Otto Dix war der bedeutendste Maler der Neuen Sachlichkeit der 20er-Jahre: ein dem Realismus verpflichteter Chronist der sozialen und politischen Verhältnisse seiner Zeit. Vor allem die Leiden des Krieges, das Abgründige und Abstoßende, machte er zum Gegenstand seiner von stilistischer Vielfalt geprägten Kunst.

Von Thomas Zenke |
    Eine Besucherin sieht sich im Kunstmuseum in Stuttgart das "Selbstporträt mit Palette vor rotem Vorhang" des Malers Otto Dix aus dem Jahre 1942 an.
    Das "Selbstporträt mit Palette vor rotem Vorhang" aus dem Jahr 1942 zeigt den Maler Otto Dix. (picture alliance / dpa / Bernd Weißbrod)
    "Sie ist nur noch ein Schatten. Ihr Blick wie erloschen. Syphilitische Flecken im Gesicht; starker Haarausfall. ... Hinter ihr der Soldat. Er starrt uns entgeistert an … eine Gesichtshälfte ist vom Ohr bis zum Mund aufgerissen; die klaffende Spalte gleicht einer Vulva: Er ist ein entmannter Mann."
    "Dirne und Kriegsverletzter", Tuschzeichnung von Otto Dix, entstanden 1923.
    Otto Dix wird am 2. Dezember 1891 in der Nähe von Gera geboren. Sein Vater ist Facharbeiter, aktiver Sozialdemokrat; seine Mutter Näherin. Dix besucht die Kunstgewerbeschule in Dresden. Er studiert die Alten Meister in der Gemäldegalerie und setzt sich mit der Avantgarde auseinander. All das führt zu einem "Stilpluralismus"; er prägt Dix’ facettenreiche Kunst.

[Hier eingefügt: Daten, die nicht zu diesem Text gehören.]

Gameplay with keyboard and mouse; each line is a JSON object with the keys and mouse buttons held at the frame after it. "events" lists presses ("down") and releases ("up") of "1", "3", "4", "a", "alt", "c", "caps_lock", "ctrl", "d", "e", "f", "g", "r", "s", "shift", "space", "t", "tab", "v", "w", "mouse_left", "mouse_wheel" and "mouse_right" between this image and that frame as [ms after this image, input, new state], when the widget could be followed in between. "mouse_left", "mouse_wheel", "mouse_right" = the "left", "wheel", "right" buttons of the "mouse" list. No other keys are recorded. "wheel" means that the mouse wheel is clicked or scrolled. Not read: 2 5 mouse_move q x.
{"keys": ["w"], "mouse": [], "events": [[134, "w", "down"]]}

    Die Kriegserlebnisse künstlerisch bannen
    Am 22. August 1914 wird er eingezogen; der Erste Weltkrieg ist drei Wochen alt. Man müsse, so Dix im Rückblick, den Menschen "in diesem entfesselten Zustand gesehen haben, um etwas über den Menschen zu wissen".

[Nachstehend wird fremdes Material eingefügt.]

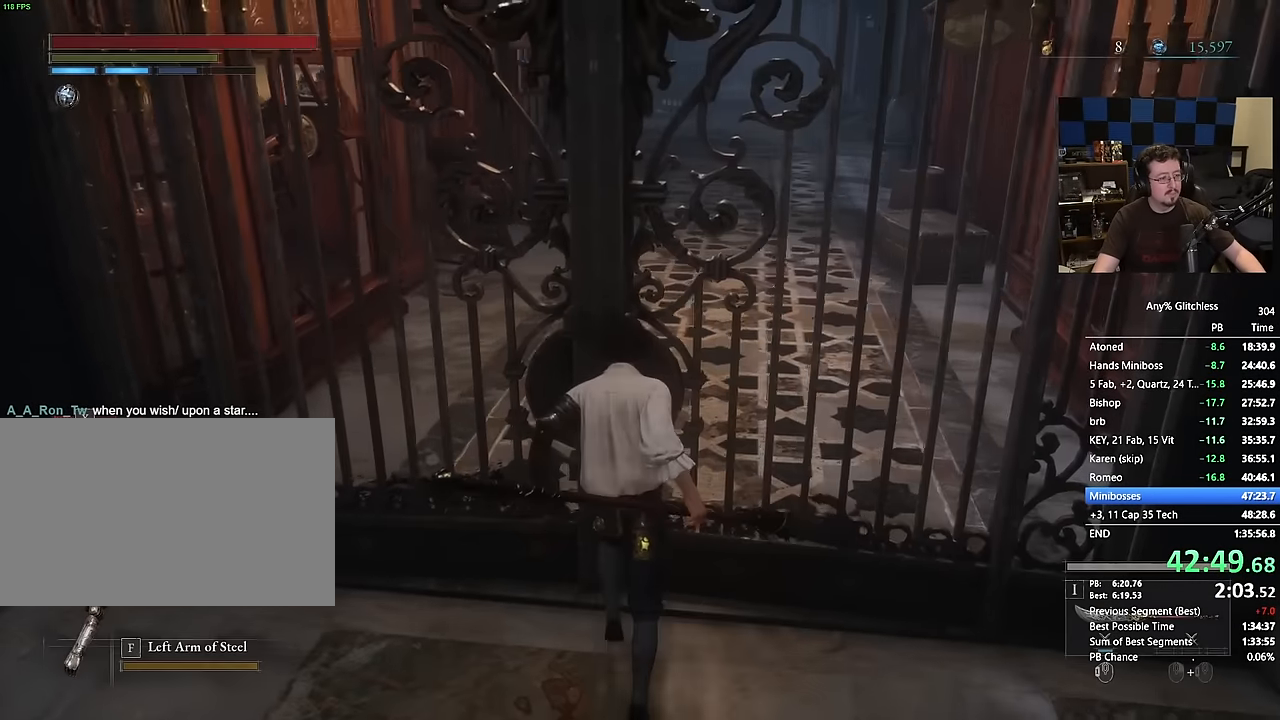
{"keys": ["w"], "mouse": []}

    Kurz vor Weihnachten 1918 wird Dix aus dem Kriegsdienst entlassen. Er will das Erlebte künstlerisch bannen, um es sich, so Max Liebermann, "von der Seele zu wälzen". Und er arbeitet gegen das allgemeine Vergessen an, demontiert vor allem die Heroisierung des Frontsoldaten, die "Dolchstoßlegende". Neben dem meisterhaften Radierzyklus "Der Krieg" ist das gleichnamige Dresdner Triptychon Otto Dix’ Memento: eine Art Passion, aber ohne den Trost der Erlösung.

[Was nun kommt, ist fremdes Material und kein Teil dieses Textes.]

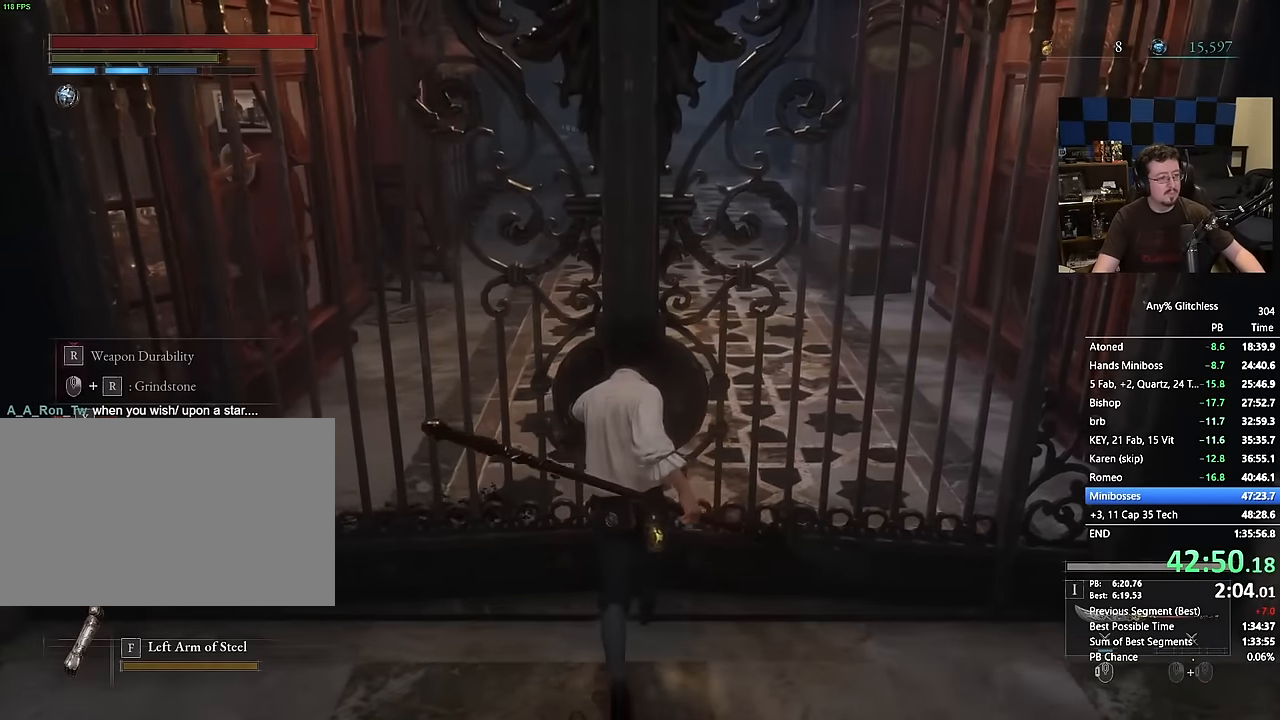
{"keys": ["w"], "mouse": [], "events": []}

    "Der linke Flügel: Eine Militär-Kolonne rückt im Morgengrauen aus. Die zentrale Tafel: Ruinen, Tote, blutiger Schlamm. In der linken Bildhälfte ein Soldat mit Gasmaske. Über ihm ein auf verbogenen Stahlträgern aufgespießter zerfetzter Leichnam; sein ausgestreckter knorriger Finger zeigt auf die in den düsteren Himmel gestreckten von Granaten durchlöcherten Beine eines Gefallenen. Rechter Flügel: Das brandrote Inferno im Rücken schleppt ein geisterhaft-bleicher Überlebender ein blutgetränktes Bündel, seinen Kameraden; er fixiert uns grimmig: offensichtlich ein Selbstbild von Dix. Schließlich die Pedrella: Im Unterstand schlafende Landser."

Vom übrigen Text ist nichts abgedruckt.